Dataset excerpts
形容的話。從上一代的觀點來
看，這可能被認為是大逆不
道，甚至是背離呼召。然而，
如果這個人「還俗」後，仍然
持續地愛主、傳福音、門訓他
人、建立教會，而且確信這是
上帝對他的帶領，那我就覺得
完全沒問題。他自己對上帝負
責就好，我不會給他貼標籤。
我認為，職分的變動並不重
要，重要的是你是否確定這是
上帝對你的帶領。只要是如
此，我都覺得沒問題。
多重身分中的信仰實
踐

— TASK ITEM —
Set down, exactly as they appear, the line holding "我認為，職分的變動並不重" and every line after it until the records end.

— RESULT FOR THIS TASK —
我認為，職分的變動並不重
要，重要的是你是否確定這是
上帝對你的帶領。只要是如
此，我都覺得沒問題。
多重身分中的信仰實
踐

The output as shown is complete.